**WHAT IS EXPECTED:**
Among the entries below, find the line with "28: (611, 290, 1.98)" and the line with "68: (620, 95, 3.45)". Return exactly those lines and every line between them, but no pictures.

**AVAILABLE DATA:**
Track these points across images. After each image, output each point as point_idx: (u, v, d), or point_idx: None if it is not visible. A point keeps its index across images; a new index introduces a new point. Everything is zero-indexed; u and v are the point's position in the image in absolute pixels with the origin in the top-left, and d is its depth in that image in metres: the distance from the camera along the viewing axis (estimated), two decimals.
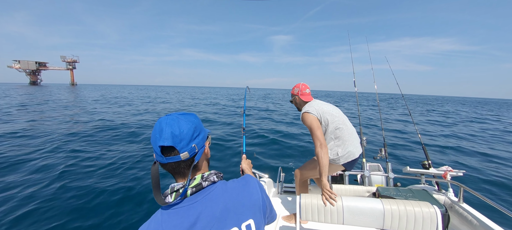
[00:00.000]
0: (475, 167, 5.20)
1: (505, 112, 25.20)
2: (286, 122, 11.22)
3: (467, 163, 5.55)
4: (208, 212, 0.61)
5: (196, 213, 0.60)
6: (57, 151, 5.46)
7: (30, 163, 4.60)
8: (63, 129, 7.89)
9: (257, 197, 0.68)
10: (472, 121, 14.65)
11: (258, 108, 17.68)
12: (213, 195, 0.64)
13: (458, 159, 5.90)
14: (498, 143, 8.01)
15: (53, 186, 3.59)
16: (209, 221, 0.60)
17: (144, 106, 17.53)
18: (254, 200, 0.67)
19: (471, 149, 6.91)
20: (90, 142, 6.37)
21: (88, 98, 24.67)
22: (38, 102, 18.18)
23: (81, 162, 4.74)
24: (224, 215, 0.61)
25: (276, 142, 7.08)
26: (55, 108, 14.51)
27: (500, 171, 4.98)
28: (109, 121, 9.76)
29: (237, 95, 45.21)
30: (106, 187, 3.63)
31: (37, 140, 6.42)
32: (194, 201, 0.62)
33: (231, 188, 0.67)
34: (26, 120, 9.61)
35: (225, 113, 14.66)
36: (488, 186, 4.15)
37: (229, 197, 0.64)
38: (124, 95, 31.45)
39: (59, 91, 39.30)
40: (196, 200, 0.62)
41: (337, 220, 1.43)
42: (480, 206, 1.93)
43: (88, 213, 2.99)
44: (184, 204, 0.61)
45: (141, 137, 7.26)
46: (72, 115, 11.48)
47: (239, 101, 26.42)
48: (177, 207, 0.61)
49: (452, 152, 6.60)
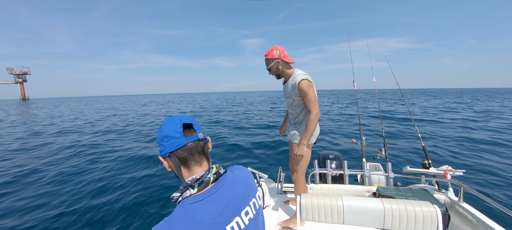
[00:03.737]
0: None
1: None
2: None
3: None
4: (235, 194, 0.69)
5: (226, 199, 0.66)
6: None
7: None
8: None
9: (252, 176, 0.83)
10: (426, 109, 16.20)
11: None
12: (231, 179, 0.72)
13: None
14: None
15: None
16: (236, 201, 0.68)
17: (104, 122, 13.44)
18: (252, 178, 0.82)
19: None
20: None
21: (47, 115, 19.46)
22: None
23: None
24: (245, 193, 0.72)
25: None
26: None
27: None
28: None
29: (206, 101, 42.93)
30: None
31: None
32: (218, 188, 0.68)
33: (237, 172, 0.77)
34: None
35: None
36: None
37: (241, 179, 0.75)
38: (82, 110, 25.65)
39: (7, 108, 33.14)
40: (218, 187, 0.68)
41: (337, 220, 1.43)
42: (481, 205, 1.93)
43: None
44: (210, 192, 0.66)
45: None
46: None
47: (207, 107, 23.99)
48: (206, 196, 0.65)
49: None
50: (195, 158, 0.69)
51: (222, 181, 0.70)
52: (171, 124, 0.68)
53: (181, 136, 0.66)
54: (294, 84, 1.81)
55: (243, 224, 0.68)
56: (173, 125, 0.67)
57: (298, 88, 1.76)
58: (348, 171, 2.38)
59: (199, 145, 0.70)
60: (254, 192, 0.77)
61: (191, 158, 0.68)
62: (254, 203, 0.75)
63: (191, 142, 0.68)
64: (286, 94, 1.95)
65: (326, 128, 9.89)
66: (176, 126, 0.67)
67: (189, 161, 0.68)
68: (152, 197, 3.64)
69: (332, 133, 8.89)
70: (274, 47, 1.83)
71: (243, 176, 0.77)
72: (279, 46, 1.84)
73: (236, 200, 0.68)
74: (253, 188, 0.77)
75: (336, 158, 2.57)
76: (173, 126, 0.67)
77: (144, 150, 6.52)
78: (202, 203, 0.63)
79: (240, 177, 0.75)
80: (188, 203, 0.62)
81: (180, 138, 0.66)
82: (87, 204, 3.40)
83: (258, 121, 12.04)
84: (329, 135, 8.54)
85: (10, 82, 77.17)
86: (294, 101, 1.88)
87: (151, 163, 5.31)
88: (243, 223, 0.68)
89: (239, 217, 0.67)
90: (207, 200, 0.64)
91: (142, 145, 7.25)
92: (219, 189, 0.67)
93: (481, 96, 37.37)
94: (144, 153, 6.10)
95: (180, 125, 0.68)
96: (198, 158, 0.70)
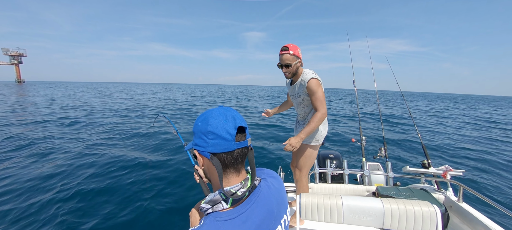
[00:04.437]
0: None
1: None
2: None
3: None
4: (268, 211, 0.62)
5: (259, 217, 0.59)
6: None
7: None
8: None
9: (284, 189, 0.75)
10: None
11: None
12: (265, 192, 0.65)
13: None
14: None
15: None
16: (269, 221, 0.62)
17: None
18: (284, 191, 0.73)
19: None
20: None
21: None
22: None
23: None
24: (278, 210, 0.65)
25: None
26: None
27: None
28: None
29: (203, 91, 43.61)
30: None
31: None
32: (251, 204, 0.60)
33: (271, 183, 0.69)
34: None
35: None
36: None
37: (275, 192, 0.67)
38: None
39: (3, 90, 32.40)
40: (252, 202, 0.61)
41: (337, 219, 1.44)
42: (480, 205, 1.94)
43: None
44: (244, 209, 0.59)
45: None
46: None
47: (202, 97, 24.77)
48: (239, 214, 0.57)
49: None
50: (236, 166, 0.61)
51: (256, 195, 0.62)
52: (222, 121, 0.58)
53: (232, 140, 0.57)
54: (303, 83, 1.77)
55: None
56: (225, 123, 0.58)
57: (307, 86, 1.72)
58: (348, 171, 2.39)
59: (244, 153, 0.61)
60: (285, 208, 0.69)
61: (232, 166, 0.60)
62: (285, 220, 0.68)
63: (239, 149, 0.59)
64: (294, 94, 1.89)
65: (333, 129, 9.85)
66: (228, 126, 0.57)
67: (229, 168, 0.60)
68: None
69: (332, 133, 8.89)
70: (296, 46, 1.73)
71: (277, 189, 0.69)
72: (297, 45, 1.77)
73: (269, 219, 0.62)
74: (285, 204, 0.70)
75: (336, 158, 2.58)
76: (224, 125, 0.57)
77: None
78: (235, 221, 0.56)
79: (274, 189, 0.68)
80: (220, 219, 0.56)
81: (230, 142, 0.57)
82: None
83: (255, 118, 12.04)
84: (329, 135, 8.54)
85: (5, 64, 73.84)
86: (303, 101, 1.84)
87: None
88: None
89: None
90: (240, 218, 0.56)
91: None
92: (252, 206, 0.60)
93: (477, 103, 38.17)
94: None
95: (234, 127, 0.58)
96: (239, 167, 0.62)
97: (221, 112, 0.60)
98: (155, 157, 5.18)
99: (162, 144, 6.21)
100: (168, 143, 6.22)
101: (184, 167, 4.59)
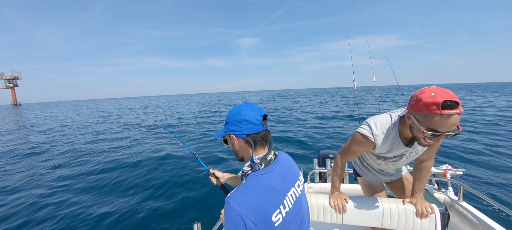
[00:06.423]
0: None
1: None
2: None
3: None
4: (288, 170, 0.87)
5: (283, 172, 0.84)
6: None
7: None
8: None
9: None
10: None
11: None
12: (283, 160, 0.89)
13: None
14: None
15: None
16: (290, 176, 0.86)
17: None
18: (294, 162, 0.98)
19: None
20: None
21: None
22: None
23: None
24: (295, 169, 0.92)
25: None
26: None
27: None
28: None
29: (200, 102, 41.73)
30: None
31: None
32: (277, 165, 0.84)
33: (284, 156, 0.94)
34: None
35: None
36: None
37: (289, 161, 0.93)
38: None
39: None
40: (277, 164, 0.85)
41: (336, 218, 1.43)
42: (480, 204, 1.92)
43: None
44: (273, 167, 0.82)
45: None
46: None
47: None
48: (270, 170, 0.81)
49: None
50: (262, 143, 0.86)
51: (278, 160, 0.86)
52: (251, 111, 0.83)
53: (259, 124, 0.83)
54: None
55: (297, 193, 0.85)
56: (253, 112, 0.83)
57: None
58: (348, 170, 2.38)
59: (266, 133, 0.87)
60: (299, 171, 0.95)
61: (259, 143, 0.85)
62: (300, 179, 0.93)
63: (264, 130, 0.85)
64: (415, 152, 1.32)
65: (326, 128, 9.91)
66: (256, 114, 0.83)
67: (258, 144, 0.85)
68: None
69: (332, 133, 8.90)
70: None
71: (290, 159, 0.95)
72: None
73: (290, 174, 0.86)
74: (297, 169, 0.95)
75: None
76: (253, 114, 0.83)
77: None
78: (270, 174, 0.80)
79: (288, 159, 0.93)
80: (259, 174, 0.79)
81: (259, 125, 0.83)
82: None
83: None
84: (330, 135, 8.55)
85: (1, 88, 73.53)
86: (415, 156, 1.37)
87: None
88: (297, 192, 0.85)
89: (293, 187, 0.84)
90: (272, 172, 0.80)
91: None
92: (278, 165, 0.84)
93: (476, 90, 38.29)
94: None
95: (260, 114, 0.84)
96: (263, 143, 0.87)
97: (249, 106, 0.86)
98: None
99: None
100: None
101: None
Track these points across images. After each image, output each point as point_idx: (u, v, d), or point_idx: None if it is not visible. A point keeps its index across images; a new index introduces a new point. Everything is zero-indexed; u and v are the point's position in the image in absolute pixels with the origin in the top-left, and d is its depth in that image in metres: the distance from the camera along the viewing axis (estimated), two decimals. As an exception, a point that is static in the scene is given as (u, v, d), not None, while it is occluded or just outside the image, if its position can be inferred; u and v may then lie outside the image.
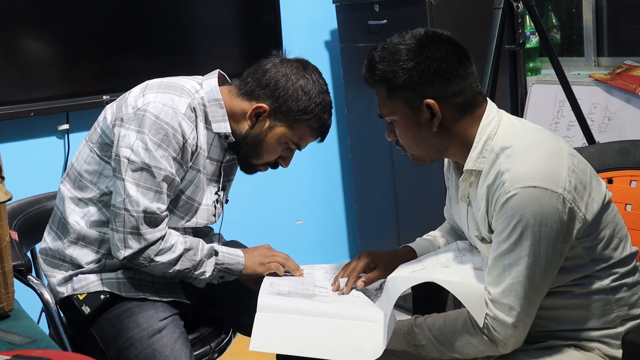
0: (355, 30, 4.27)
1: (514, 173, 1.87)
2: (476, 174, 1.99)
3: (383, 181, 4.32)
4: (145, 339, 2.22)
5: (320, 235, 4.69)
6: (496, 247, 1.91)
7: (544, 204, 1.84)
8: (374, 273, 2.20)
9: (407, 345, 2.04)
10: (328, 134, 2.43)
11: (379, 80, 1.99)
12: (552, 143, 1.96)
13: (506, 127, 1.99)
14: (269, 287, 2.19)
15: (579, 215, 1.89)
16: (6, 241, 1.81)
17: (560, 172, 1.88)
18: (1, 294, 1.81)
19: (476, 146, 1.98)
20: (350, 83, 4.41)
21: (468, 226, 2.12)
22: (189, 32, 4.10)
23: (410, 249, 2.30)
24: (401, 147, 2.08)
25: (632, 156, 2.33)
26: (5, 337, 1.73)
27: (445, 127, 1.98)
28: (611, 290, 1.98)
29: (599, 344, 1.99)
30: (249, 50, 4.30)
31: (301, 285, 2.21)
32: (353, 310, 2.06)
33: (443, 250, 2.23)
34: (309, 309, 2.05)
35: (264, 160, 2.42)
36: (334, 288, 2.19)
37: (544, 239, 1.85)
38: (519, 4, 3.16)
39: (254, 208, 4.43)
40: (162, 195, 2.22)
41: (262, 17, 4.29)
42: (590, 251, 1.95)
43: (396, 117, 2.02)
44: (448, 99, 1.97)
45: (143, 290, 2.32)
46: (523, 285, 1.87)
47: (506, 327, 1.88)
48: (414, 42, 1.97)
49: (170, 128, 2.21)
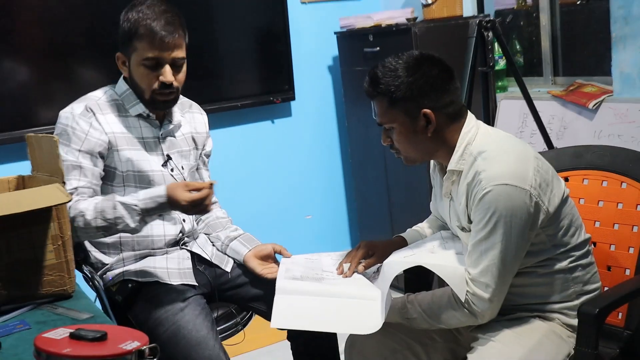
0: (354, 57, 4.27)
1: (489, 173, 1.88)
2: (457, 174, 2.00)
3: (378, 182, 4.32)
4: (170, 317, 2.19)
5: (326, 227, 4.68)
6: (474, 235, 1.92)
7: (514, 198, 1.85)
8: (372, 259, 2.20)
9: (401, 318, 2.05)
10: (167, 39, 2.25)
11: (381, 93, 1.98)
12: (521, 148, 1.97)
13: (483, 135, 2.00)
14: (284, 272, 2.18)
15: (543, 208, 1.91)
16: (68, 235, 1.83)
17: (527, 172, 1.89)
18: (65, 278, 1.83)
19: (458, 150, 1.98)
20: (349, 101, 4.41)
21: (450, 218, 2.12)
22: (214, 60, 4.12)
23: (402, 238, 2.30)
24: (396, 150, 2.07)
25: (584, 159, 2.33)
26: (68, 314, 1.74)
27: (438, 133, 1.99)
28: (569, 270, 1.99)
29: (559, 314, 2.00)
30: (264, 74, 4.31)
31: (311, 270, 2.21)
32: (355, 290, 2.07)
33: (429, 239, 2.22)
34: (319, 290, 2.06)
35: (147, 88, 2.30)
36: (338, 272, 2.19)
37: (514, 227, 1.87)
38: (489, 33, 3.17)
39: (269, 205, 4.43)
40: (70, 179, 2.19)
41: (274, 47, 4.29)
42: (552, 238, 1.97)
43: (395, 125, 2.00)
44: (441, 109, 1.98)
45: (157, 275, 2.30)
46: (497, 266, 1.88)
47: (483, 302, 1.89)
48: (412, 61, 1.98)
49: (68, 127, 2.25)
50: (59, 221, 1.79)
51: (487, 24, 3.17)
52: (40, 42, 3.57)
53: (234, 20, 4.12)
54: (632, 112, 3.39)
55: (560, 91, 3.76)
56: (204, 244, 2.50)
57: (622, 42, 3.37)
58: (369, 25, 4.12)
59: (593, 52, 3.91)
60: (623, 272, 2.18)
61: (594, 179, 2.28)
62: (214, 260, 2.46)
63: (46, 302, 1.81)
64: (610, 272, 2.21)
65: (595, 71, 3.81)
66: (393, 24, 3.98)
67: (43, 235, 1.78)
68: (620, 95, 3.45)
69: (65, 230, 1.81)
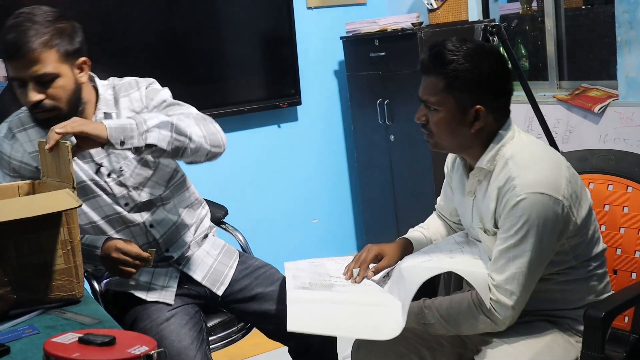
0: (359, 61, 4.28)
1: (524, 179, 1.84)
2: (485, 173, 1.95)
3: (384, 186, 4.32)
4: (155, 327, 2.14)
5: (332, 231, 4.69)
6: (503, 241, 1.87)
7: (548, 208, 1.82)
8: (382, 263, 2.15)
9: (417, 323, 2.01)
10: (20, 50, 1.97)
11: (442, 73, 1.88)
12: (554, 156, 1.94)
13: (516, 139, 1.95)
14: (292, 280, 2.11)
15: (572, 219, 1.88)
16: (77, 240, 1.83)
17: (561, 181, 1.86)
18: (73, 283, 1.83)
19: (490, 150, 1.93)
20: (355, 105, 4.41)
21: (472, 218, 2.06)
22: (220, 65, 4.13)
23: (407, 240, 2.26)
24: (428, 131, 1.97)
25: (590, 163, 2.33)
26: (77, 319, 1.74)
27: (480, 131, 1.92)
28: (585, 279, 1.98)
29: (569, 320, 1.98)
30: (270, 79, 4.34)
31: (318, 276, 2.15)
32: (369, 298, 2.02)
33: (444, 243, 2.17)
34: (332, 298, 2.00)
35: (26, 107, 2.10)
36: (347, 277, 2.14)
37: (544, 237, 1.83)
38: (495, 38, 3.18)
39: (276, 208, 4.45)
40: None
41: (281, 52, 4.31)
42: (574, 248, 1.94)
43: (442, 109, 1.90)
44: (493, 109, 1.92)
45: (136, 289, 2.24)
46: (524, 274, 1.84)
47: (506, 309, 1.86)
48: (481, 52, 1.90)
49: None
50: (68, 226, 1.79)
51: (493, 29, 3.18)
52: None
53: (241, 25, 4.14)
54: (638, 116, 3.39)
55: (566, 95, 3.76)
56: (199, 262, 2.36)
57: (628, 46, 3.37)
58: (374, 30, 4.12)
59: (598, 56, 3.91)
60: (629, 276, 2.18)
61: (600, 182, 2.28)
62: (206, 282, 2.33)
63: (54, 307, 1.82)
64: (616, 275, 2.21)
65: (601, 75, 3.82)
66: (399, 29, 3.99)
67: (52, 240, 1.79)
68: (625, 99, 3.45)
69: (74, 235, 1.81)
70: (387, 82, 4.08)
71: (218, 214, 2.73)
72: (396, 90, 4.02)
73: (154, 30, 3.92)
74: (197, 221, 2.39)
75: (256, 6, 4.20)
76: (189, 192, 2.38)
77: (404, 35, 3.91)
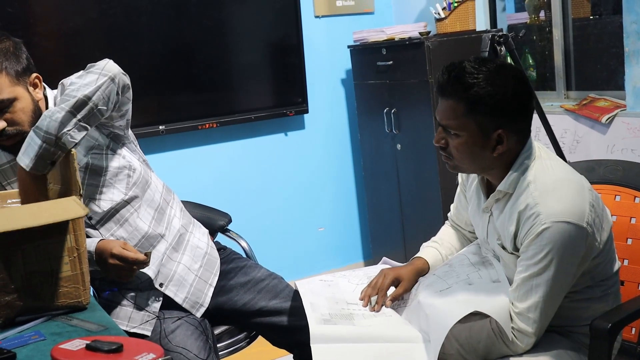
0: (366, 70, 4.28)
1: (549, 208, 1.80)
2: (504, 194, 1.92)
3: (391, 195, 4.31)
4: (158, 340, 2.12)
5: (339, 239, 4.66)
6: (525, 269, 1.84)
7: (573, 236, 1.79)
8: (399, 290, 2.10)
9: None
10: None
11: (462, 98, 1.81)
12: (577, 179, 1.89)
13: (538, 161, 1.90)
14: (312, 312, 2.02)
15: (595, 244, 1.86)
16: (83, 247, 1.83)
17: (584, 207, 1.81)
18: (80, 290, 1.84)
19: (512, 173, 1.88)
20: (362, 113, 4.41)
21: (488, 234, 2.04)
22: (229, 73, 4.14)
23: (423, 259, 2.20)
24: (448, 154, 1.91)
25: (597, 173, 2.32)
26: (83, 326, 1.74)
27: (502, 154, 1.87)
28: (598, 299, 1.95)
29: (579, 334, 1.97)
30: (278, 87, 4.34)
31: (335, 304, 2.08)
32: (391, 331, 1.98)
33: (459, 264, 2.11)
34: (356, 335, 1.95)
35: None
36: (364, 304, 2.08)
37: (568, 264, 1.82)
38: (502, 48, 3.18)
39: (282, 217, 4.45)
40: None
41: (288, 60, 4.32)
42: (592, 269, 1.92)
43: (463, 134, 1.84)
44: (516, 132, 1.86)
45: (119, 315, 2.21)
46: (546, 302, 1.83)
47: (528, 337, 1.85)
48: (502, 74, 1.82)
49: None
50: (74, 233, 1.79)
51: (500, 39, 3.18)
52: (55, 54, 3.60)
53: (248, 33, 4.15)
54: (645, 127, 3.38)
55: (573, 105, 3.76)
56: (180, 282, 2.28)
57: (635, 57, 3.37)
58: (382, 39, 4.13)
59: (606, 66, 3.91)
60: (636, 287, 2.17)
61: (607, 193, 2.27)
62: (186, 304, 2.26)
63: (61, 314, 1.82)
64: (624, 286, 2.20)
65: (608, 85, 3.81)
66: (406, 38, 3.99)
67: (59, 247, 1.79)
68: (633, 109, 3.45)
69: (81, 242, 1.81)
70: (394, 91, 4.08)
71: (222, 222, 2.72)
72: (403, 99, 4.03)
73: (162, 39, 3.93)
74: (168, 225, 2.31)
75: (264, 15, 4.21)
76: (152, 191, 2.30)
77: (411, 44, 3.92)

**ANSWER TO THIS PROBLEM:**
28: (611, 290, 1.98)
29: (599, 344, 1.99)
30: (249, 50, 4.30)
31: (301, 285, 2.21)
32: (353, 310, 2.06)
33: (443, 250, 2.23)
34: (309, 309, 2.05)
35: (264, 160, 2.42)
36: (334, 288, 2.19)
37: (544, 239, 1.85)
38: (519, 4, 3.16)
39: (254, 208, 4.43)
40: (162, 195, 2.22)
41: (262, 17, 4.29)
42: (590, 251, 1.95)
43: (396, 117, 2.02)
44: (448, 99, 1.97)
45: (143, 290, 2.32)
46: (523, 285, 1.87)
47: (506, 327, 1.88)
48: (414, 42, 1.97)
49: (170, 128, 2.21)
0: (354, 57, 4.27)
1: (489, 173, 1.88)
2: (457, 174, 2.00)
3: (378, 182, 4.32)
4: (170, 317, 2.19)
5: (326, 227, 4.68)
6: (474, 235, 1.92)
7: (514, 198, 1.85)
8: (372, 259, 2.20)
9: (401, 318, 2.05)
10: (167, 39, 2.25)
11: (381, 93, 1.98)
12: (521, 148, 1.97)
13: (483, 135, 2.00)
14: (284, 272, 2.18)
15: (543, 208, 1.91)
16: (68, 235, 1.83)
17: (527, 172, 1.89)
18: (65, 278, 1.83)
19: (458, 150, 1.98)
20: (349, 101, 4.41)
21: (450, 218, 2.12)
22: (214, 60, 4.12)
23: (402, 238, 2.30)
24: (396, 150, 2.07)
25: (584, 159, 2.33)
26: (68, 314, 1.74)
27: (438, 133, 1.99)
28: (569, 270, 1.99)
29: (559, 314, 2.00)
30: (264, 74, 4.31)
31: (311, 270, 2.21)
32: (355, 290, 2.07)
33: (429, 239, 2.22)
34: (319, 290, 2.06)
35: (147, 88, 2.30)
36: (338, 272, 2.19)
37: (514, 227, 1.87)
38: (489, 33, 3.17)
39: (269, 205, 4.43)
40: (70, 179, 2.19)
41: (274, 47, 4.29)
42: (552, 238, 1.97)
43: (395, 125, 2.00)
44: (441, 109, 1.98)
45: (157, 275, 2.30)
46: (497, 266, 1.88)
47: (483, 302, 1.89)
48: (412, 61, 1.98)
49: (68, 127, 2.25)
50: (59, 221, 1.79)
51: (487, 24, 3.17)
52: (40, 42, 3.57)
53: (234, 20, 4.12)
54: (632, 112, 3.39)
55: (560, 91, 3.76)
56: (204, 244, 2.50)
57: (622, 42, 3.37)
58: (369, 25, 4.12)
59: (593, 52, 3.91)
60: (623, 272, 2.18)
61: (594, 179, 2.28)
62: (214, 260, 2.46)
63: (46, 302, 1.81)
64: (610, 272, 2.21)
65: (595, 71, 3.81)
66: (393, 24, 3.98)
67: (43, 235, 1.78)
68: (620, 95, 3.45)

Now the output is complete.